(Task data)

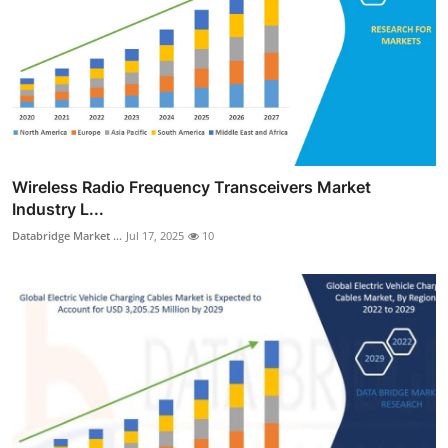
Wireless Radio Frequency Transceivers Market
Industry L...
Databridge Market ...
Jul 17, 2025
10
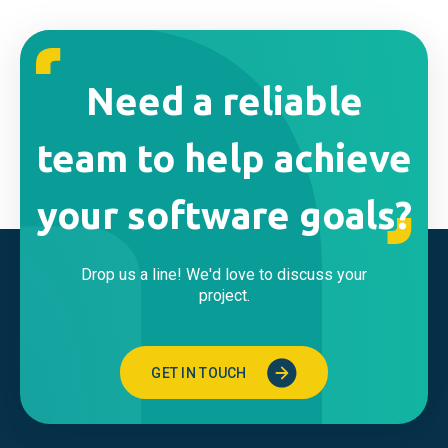
Need a reliable
team to help achieve
your software goals?
Drop us a line! We'd love to discuss your
project.
GET IN TOUCH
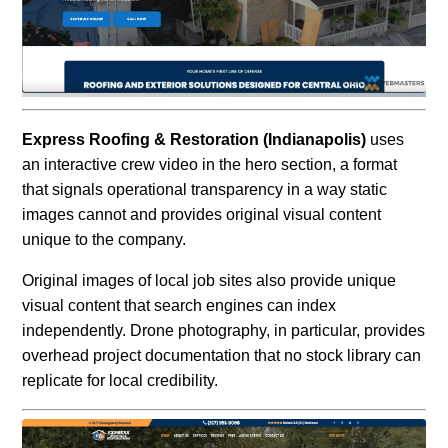
Express Roofing & Restoration (Indianapolis)
uses
an interactive crew video in the hero section, a format
that signals operational transparency in a way static
images cannot and provides original visual content
unique to the company.
Original images of local job sites also provide unique
visual content that search engines can index
independently. Drone photography, in particular, provides
overhead project documentation that no stock library can
replicate for local credibility.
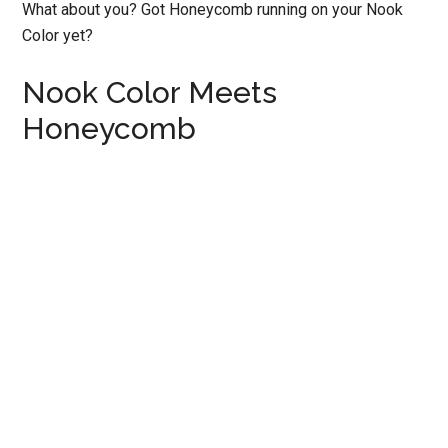
What about you? Got Honeycomb running on your Nook
Color yet?
Nook Color Meets
Honeycomb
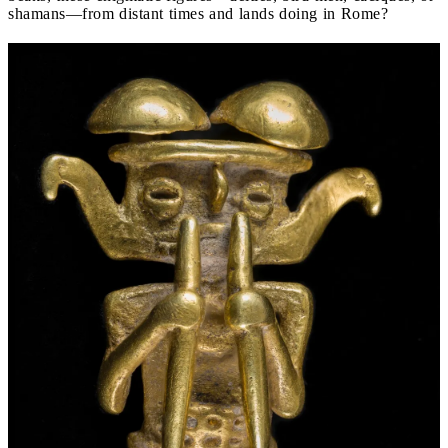
shamans—from distant times and lands doing in Rome?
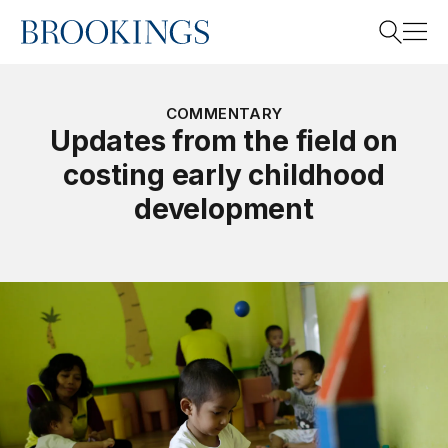
Home
Search
COMMENTARY
Updates from the field on
costing early childhood
Search
development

(End Task data)

### Brief
Only the lines from the one containing "overhead project documentation" through the final line of the entries belong in the copy, both ends included. Pictures stay out.

### Answer area
overhead project documentation that no stock library can
replicate for local credibility.
What about you? Got Honeycomb running on your Nook
Color yet?
Nook Color Meets
Honeycomb
shamans—from distant times and lands doing in Rome?
Home
Search
COMMENTARY
Updates from the field on
costing early childhood
Search
development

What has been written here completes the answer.